◆ **TASK OBJECTIVE**: Reproduce word for word the part of the items below that opens with the line containing "order: Anseriformes" and closes with the last line of the items, both ends included.

◆ **DATA EXCERPTS**:

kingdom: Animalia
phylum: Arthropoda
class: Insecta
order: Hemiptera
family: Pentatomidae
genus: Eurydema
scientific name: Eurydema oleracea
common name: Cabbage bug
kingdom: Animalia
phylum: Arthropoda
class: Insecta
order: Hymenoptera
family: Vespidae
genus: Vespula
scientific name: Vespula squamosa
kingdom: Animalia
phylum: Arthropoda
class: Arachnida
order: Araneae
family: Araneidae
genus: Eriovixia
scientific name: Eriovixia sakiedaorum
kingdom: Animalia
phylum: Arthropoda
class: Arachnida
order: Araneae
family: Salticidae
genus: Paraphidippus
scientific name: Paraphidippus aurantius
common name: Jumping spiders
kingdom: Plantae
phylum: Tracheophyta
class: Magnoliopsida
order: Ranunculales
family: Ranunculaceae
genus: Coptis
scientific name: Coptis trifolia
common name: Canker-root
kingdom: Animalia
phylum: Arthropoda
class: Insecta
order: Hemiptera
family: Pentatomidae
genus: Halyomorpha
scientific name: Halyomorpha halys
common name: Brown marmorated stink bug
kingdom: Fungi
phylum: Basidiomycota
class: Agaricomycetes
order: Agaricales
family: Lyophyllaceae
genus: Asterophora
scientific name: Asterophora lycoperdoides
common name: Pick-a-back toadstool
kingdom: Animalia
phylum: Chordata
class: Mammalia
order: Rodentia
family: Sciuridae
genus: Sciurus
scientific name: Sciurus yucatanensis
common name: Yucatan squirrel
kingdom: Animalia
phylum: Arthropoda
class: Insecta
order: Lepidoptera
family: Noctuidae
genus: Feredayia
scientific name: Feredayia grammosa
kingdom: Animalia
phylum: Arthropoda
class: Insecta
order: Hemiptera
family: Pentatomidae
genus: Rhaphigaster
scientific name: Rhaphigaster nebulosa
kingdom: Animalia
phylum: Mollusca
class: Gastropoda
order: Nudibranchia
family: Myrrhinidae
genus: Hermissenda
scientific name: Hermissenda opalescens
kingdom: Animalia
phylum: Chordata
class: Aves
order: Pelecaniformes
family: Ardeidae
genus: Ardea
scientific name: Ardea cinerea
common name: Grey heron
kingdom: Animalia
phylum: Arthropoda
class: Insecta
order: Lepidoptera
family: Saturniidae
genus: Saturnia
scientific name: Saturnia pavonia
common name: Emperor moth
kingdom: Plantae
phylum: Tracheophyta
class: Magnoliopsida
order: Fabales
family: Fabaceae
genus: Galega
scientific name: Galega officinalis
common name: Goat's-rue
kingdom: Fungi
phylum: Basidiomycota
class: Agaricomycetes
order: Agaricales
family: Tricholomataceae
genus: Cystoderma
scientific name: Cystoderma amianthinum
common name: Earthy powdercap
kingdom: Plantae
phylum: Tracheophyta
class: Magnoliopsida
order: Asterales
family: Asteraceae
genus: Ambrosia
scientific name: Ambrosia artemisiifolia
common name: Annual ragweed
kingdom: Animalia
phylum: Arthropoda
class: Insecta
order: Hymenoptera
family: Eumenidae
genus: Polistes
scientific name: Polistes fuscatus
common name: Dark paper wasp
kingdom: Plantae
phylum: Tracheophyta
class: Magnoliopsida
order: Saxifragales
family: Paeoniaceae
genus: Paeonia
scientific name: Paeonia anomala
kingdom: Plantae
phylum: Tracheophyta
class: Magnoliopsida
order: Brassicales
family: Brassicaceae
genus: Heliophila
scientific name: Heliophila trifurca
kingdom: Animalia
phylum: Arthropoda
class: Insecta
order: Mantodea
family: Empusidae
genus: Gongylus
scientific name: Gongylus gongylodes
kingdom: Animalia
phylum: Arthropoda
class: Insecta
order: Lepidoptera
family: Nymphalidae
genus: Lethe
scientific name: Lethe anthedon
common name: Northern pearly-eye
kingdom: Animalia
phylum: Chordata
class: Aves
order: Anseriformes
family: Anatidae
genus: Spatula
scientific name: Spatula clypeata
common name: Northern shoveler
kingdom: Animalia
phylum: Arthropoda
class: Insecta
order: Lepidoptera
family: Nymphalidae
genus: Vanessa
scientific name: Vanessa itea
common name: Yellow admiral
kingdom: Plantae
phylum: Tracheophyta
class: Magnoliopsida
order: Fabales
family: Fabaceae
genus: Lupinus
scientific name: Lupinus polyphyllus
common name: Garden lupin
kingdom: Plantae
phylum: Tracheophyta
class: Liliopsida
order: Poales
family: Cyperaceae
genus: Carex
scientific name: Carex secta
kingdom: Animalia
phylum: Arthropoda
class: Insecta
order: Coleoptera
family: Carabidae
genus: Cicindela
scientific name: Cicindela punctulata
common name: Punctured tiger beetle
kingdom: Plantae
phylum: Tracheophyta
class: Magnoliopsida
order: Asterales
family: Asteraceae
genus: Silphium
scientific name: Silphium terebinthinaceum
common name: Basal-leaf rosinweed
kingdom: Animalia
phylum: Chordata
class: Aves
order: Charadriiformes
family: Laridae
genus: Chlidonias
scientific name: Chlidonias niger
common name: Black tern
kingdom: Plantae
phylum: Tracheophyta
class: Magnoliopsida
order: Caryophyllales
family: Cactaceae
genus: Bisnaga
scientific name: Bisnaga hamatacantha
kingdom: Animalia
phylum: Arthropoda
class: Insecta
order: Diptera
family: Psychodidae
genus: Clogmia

◆ **OUTPUT FOR THIS TASK**:
order: Anseriformes
family: Anatidae
genus: Spatula
scientific name: Spatula clypeata
common name: Northern shoveler
kingdom: Animalia
phylum: Arthropoda
class: Insecta
order: Lepidoptera
family: Nymphalidae
genus: Vanessa
scientific name: Vanessa itea
common name: Yellow admiral
kingdom: Plantae
phylum: Tracheophyta
class: Magnoliopsida
order: Fabales
family: Fabaceae
genus: Lupinus
scientific name: Lupinus polyphyllus
common name: Garden lupin
kingdom: Plantae
phylum: Tracheophyta
class: Liliopsida
order: Poales
family: Cyperaceae
genus: Carex
scientific name: Carex secta
kingdom: Animalia
phylum: Arthropoda
class: Insecta
order: Coleoptera
family: Carabidae
genus: Cicindela
scientific name: Cicindela punctulata
common name: Punctured tiger beetle
kingdom: Plantae
phylum: Tracheophyta
class: Magnoliopsida
order: Asterales
family: Asteraceae
genus: Silphium
scientific name: Silphium terebinthinaceum
common name: Basal-leaf rosinweed
kingdom: Animalia
phylum: Chordata
class: Aves
order: Charadriiformes
family: Laridae
genus: Chlidonias
scientific name: Chlidonias niger
common name: Black tern
kingdom: Plantae
phylum: Tracheophyta
class: Magnoliopsida
order: Caryophyllales
family: Cactaceae
genus: Bisnaga
scientific name: Bisnaga hamatacantha
kingdom: Animalia
phylum: Arthropoda
class: Insecta
order: Diptera
family: Psychodidae
genus: Clogmia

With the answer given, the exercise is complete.